YOUR TASKS
**a.** In the trail journal entry, copy word for word the passage starting at "PCT Day 43, Walker" and ending at "breakfast, thank you!".
**b.** In two or three sentences, explain why the writer of the trail journal entry sat down at the Walker Pass Memorial after leaving the campground.
**c.** Summarize the trail journal entry in two sentences.

EXERCISE TEXT
------------------------------

PCT Day 43, Walker Pass campground to mile 663

Day 43
Walker Pass campground to mile 664, 13.5 miles (incl round trip to Joshua Tree spring for water)
Cost: camped, free

I was late to rise and most hikers were tucking into a delicious breakfast of French toast, fruit and coffee when I sleepily meandered over to the tent that Meadow Ed and the other Trail Angels had constructed. It was a delicious breakfast, thank you!


I finally left Walker Pass campground around 8:15am and 0.7 miles later I reached the road where the Walker Pass Memorial is and where you can find AT&T phone service! It was the first time in 3 days to get phone service (and apparently no more for 4 or 5 days) so I sat down with Shepherd and we both started updating our blog, checking emails, weather forecasts etc. Shepherd eventually left and I joked that I would probably camp on the memorial tonight…


 While I was sitting at the memorial (on the Memorial Day public holiday), lots of people pulled over in their cars, RV’s and motorbikes to see the memorial plaque dedicated to Joseph Walker. The first people to stop were Richard and Sharde. We started talking and they had spent the weekend camping by the Kern River. Patrick had hiked the John Muir Trail (JMT) and asked if I was hungry. Funnily enough, I didn’t think I had “hiker hunger” yet but it definitely kicked in on this stage and I just couldn’t eat enough food to ever feel full. They pulled out ice boxes and shopping bags full of food and told me to take whatever I wanted… I hesitated and they started piling me with potato chips, beef jerky, seaweed, cheese, ham, pita bread and a juicy mango. I was going to have a feast for lunch, thank you so much for your generosity Patrick and Sharde!


Patrick and Sharde

With Sharde, my arms full of food

More time went past as I sat there using the Internet and then a father and son from Lancashire pulled up on their Harley Davidson’s. We had a great chat, I hope you have fun back in Vegas!

------------------------------

EXTRACTED DATA
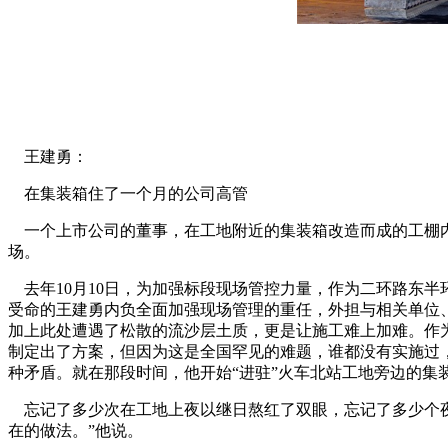
王建勇：
在集装箱住了一个月的公司高管
一个上市公司的董事，在工地附近的集装箱改造而成的工棚内
场。
去年10月10日，为加强标段现场管控力量，作为二环路东半
受命的王建勇内负全面加强现场管理的重任，外担与相关单位
加上此处遭遇了松散的流沙层土质，更是让施工难上加难。作
制定出了方案，但因为这是全国罕见的难题，谁都没有实施过
种矛盾。就在那段时间，他开始“进驻”火车北站工地旁边的
忘记了多少次在工地上夜以继日熬红了双眼，忘记了多少个夜
在的做法。”他说。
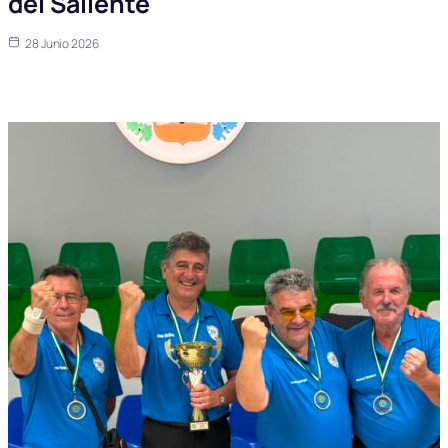
del Saliente
28 Junio 2026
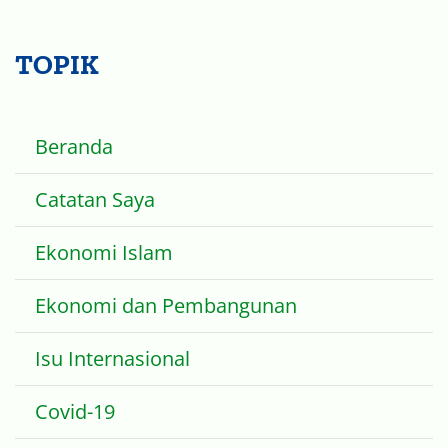
TOPIK
Beranda
Catatan Saya
Ekonomi Islam
Ekonomi dan Pembangunan
Isu Internasional
Covid-19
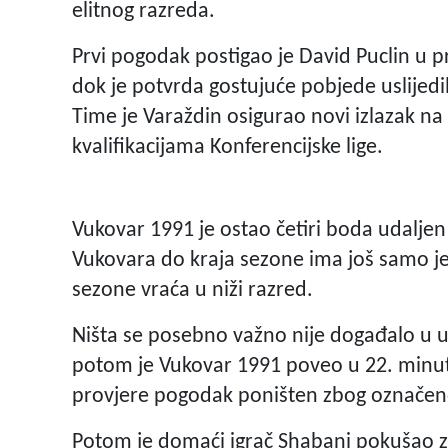
elitnog razreda.
Prvi pogodak postigao je David Puclin u
dok je potvrda gostujuće pobjede uslijedil
Time je Varaždin osigurao novi izlazak na 
kvalifikacijama Konferencijske lige.
Vukovar 1991 je ostao četiri boda udalje
Vukovara do kraja sezone ima još samo j
sezone vraća u niži razred.
Ništa se posebno važno nije događalo u
potom je Vukovar 1991 poveo u 22. minuti.
provjere pogodak poništen zbog označeno
Potom je domaći igrač Shabani pokušao za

------------------------------

YOUR WRITTEN ANSWERS
**a.**
PCT Day 43, Walker Pass campground to mile 663

Day 43
Walker Pass campground to mile 664, 13.5 miles (incl round trip to Joshua Tree spring for water)
Cost: camped, free

I was late to rise and most hikers were tucking into a delicious breakfast of French toast, fruit and coffee when I sleepily meandered over to the tent that Meadow Ed and the other Trail Angels had constructed. It was a delicious breakfast, thank you!

**b.** The road at the Walker Pass Memorial had AT&T phone service. It was the first service in 3 days, and apparently there would be none for another 4 or 5 days. So the writer sat down with Shepherd to update the blog and check emails and weather forecasts.

**c.** After a Trail Angel breakfast of French toast, fruit and coffee at Walker Pass campground, the writer left around 8:15am and soon reached the Walker Pass Memorial, where phone service made it possible to update the blog and check emails and weather forecasts. While the writer sat there on the Memorial Day holiday, passing visitors stopped to see the plaque, including a couple who piled the writer with food and a father and son from Lancashire on Harley Davidsons.